2. Gross margin rebounded year on year, and profit levels still have room to recover. In 2023, the company's gross margin also increased by 7.5ppt to 34.6%. Mainly due to increased discounts in the previous year, control over the scale of procurement was strengthened this year, and inventory continued to be cleared. On the cost side, the sales expense ratio increased by 2.3 ppt to 24.7% in 2023. We think it was mainly due to the impact of operating leverage; management and R&D expenses increased by 0.2 ppt to 4.7%. Under the combined influence, the company's net profit margin increased by 5.4ppt to 1.1% in 2023, and there is still room for recovery in profitability.

3. Brand, category and channel expansion continue to advance. ① Expanding brands and expanding categories: Over the past 23 years, the company has continued to expand its operating matrix. It has successively reached cooperation with brands such as Han Gao Jiaqing, Oubonqi, and PMPM, and introduced brands such as PerfectBowl and Lu Xue to develop food categories. ② Platform expansion: The company expanded emerging channels by strengthening cooperation with KOLs in '23. By the end of '23, the number of small Douyin stores had also increased by 12 to 48 during the period, and the share of emerging channel revenue increased by about 2ppt to 15% + throughout the year.
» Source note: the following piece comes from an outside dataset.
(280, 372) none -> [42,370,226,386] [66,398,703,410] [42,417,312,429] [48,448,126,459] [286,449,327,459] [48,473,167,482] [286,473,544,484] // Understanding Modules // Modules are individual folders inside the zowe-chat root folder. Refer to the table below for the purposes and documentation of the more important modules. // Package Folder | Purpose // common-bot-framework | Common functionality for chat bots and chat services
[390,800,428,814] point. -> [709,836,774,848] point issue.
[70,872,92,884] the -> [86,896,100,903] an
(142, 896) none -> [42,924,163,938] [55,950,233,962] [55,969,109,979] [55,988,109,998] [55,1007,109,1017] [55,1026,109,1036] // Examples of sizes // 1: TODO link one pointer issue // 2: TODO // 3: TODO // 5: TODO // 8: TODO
Profit forecasting and valuation

Considering the pressure on the company's channels and insufficient grasp of new consumption trends, the profit forecast for 2024 was lowered by 34% to 149 million yuan, and a profit forecast of 166 million yuan for 2025 was introduced. The current stock price corresponds to 22/20 times the price-earnings ratio for 2024/25. Maintaining an outperforming industry rating, the target price was lowered by 38% to 10 yuan based on profit forecast adjustments, corresponding to a price-earnings ratio of 27/24 times in 2024/25, with 22% upside compared to the current stock price.

risks

Brand customer loss; high dependence on a single channel; increased industry competition; new brand expansion falls short of expectations.

The translation is provided by third-party software.